Russell Shaw is a freelance writer from Washington, D.C. You can email him at RShaw10290@aol.com.
That said, it is clear that issues raised in the debate leading up to the war remain unresolved. One of particular interest to Catholics is this: Is it fair to call my friends Michael Novak, George Weigel, Deal Hudson and others who supported the Bush administration “dissenters” because they differed on this matter with the pope?
Although I disagreed with them — indeed, perhaps because I disagreed — I feel obliged to say that dissenters they most emphatically are not.
Before explaining why, let me say for the record what my own position on the Iraq war was and is. It's reducible to three short statements.
First, U.N. weapons inspections in Iraq had been resumed and seemed to be getting some results; it was premature, to say the least, to cut that process short by going to war at this time.
Second, except in the most extraordinary circumstances, regime change is not an appropriate purpose of war.
Third, creating a democratic Iraq by force is a will-o'-the-wisp that the United States has no business pursuing.
But Novak, Weigel, Hudson and co. are, as Catholics, entitled to disagree on Iraq with me and, far more important, with Pope John Paul II. For those of us who line up on different sides of this issue — including, as far as I can see, the pope — are expressing prudential judgments rather than matters of moral principle and Catholic doctrine.

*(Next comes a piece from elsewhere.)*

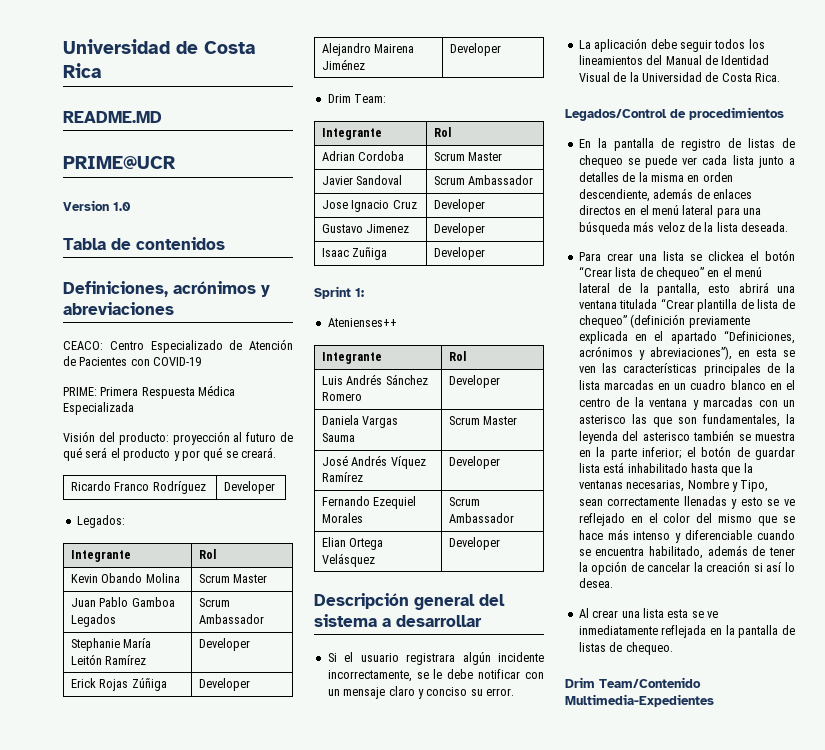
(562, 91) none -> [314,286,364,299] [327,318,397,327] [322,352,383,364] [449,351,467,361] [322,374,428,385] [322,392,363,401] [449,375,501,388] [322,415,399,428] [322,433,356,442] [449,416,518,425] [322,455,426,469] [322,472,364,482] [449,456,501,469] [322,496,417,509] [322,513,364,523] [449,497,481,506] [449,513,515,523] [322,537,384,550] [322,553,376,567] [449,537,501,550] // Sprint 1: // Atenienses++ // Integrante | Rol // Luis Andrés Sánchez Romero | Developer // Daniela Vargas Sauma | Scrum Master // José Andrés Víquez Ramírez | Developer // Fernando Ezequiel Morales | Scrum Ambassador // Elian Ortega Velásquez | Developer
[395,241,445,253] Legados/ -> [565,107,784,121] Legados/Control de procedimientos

The notion of prudential judgment may need explaining. “Prudential” refers to prudence, and prudence these days has a bad name with people for whom it signifies lack of courage and failure of nerve. In the tradition, however, prudence is one of the cardinal virtues upon which other virtues depend. The function of prudence in this sense is to keep us in touch with morally relevant facts.
Given the limits of human knowledge, even prudential judgments by prudent people can be mistaken. In the present instance, the pope and Catholics who differed with him — conscientious and informed people like Novak, Weigel and Hudson — based their stands on an assessment of likely consequences of different courses of action. Since the assessments of what was more or less likely to happen in the future were different, so were the conclusions about what course of action to take.
To disagree with the pope in this manner is not dissent. It's not as if Pope John Paul II had taught a definitive moral principle (e.g., direct attacks on noncombatants are ruled out) which the disagreeing Catholics rejected. They agreed with the principle. They disagreed about something contingent and by no means certain: what the future outcome of complex, competing scenarios was likely to be.
The Washington Times, by the way, did no favor to Novak and Weigel or to itself by claiming editorially that they had a better grasp of just war doctrine as taught in the Catechism of the Catholic Church than did the pope. The Times also is entitled to its position on the morality of this war, but it shouldn't talk nonsense to make its case.
In any event, although I thought and still think Novak, Weigel, Hudson and co. were wrong about Iraq, it misses the point to call them dissenters even though they disagreed with the pope.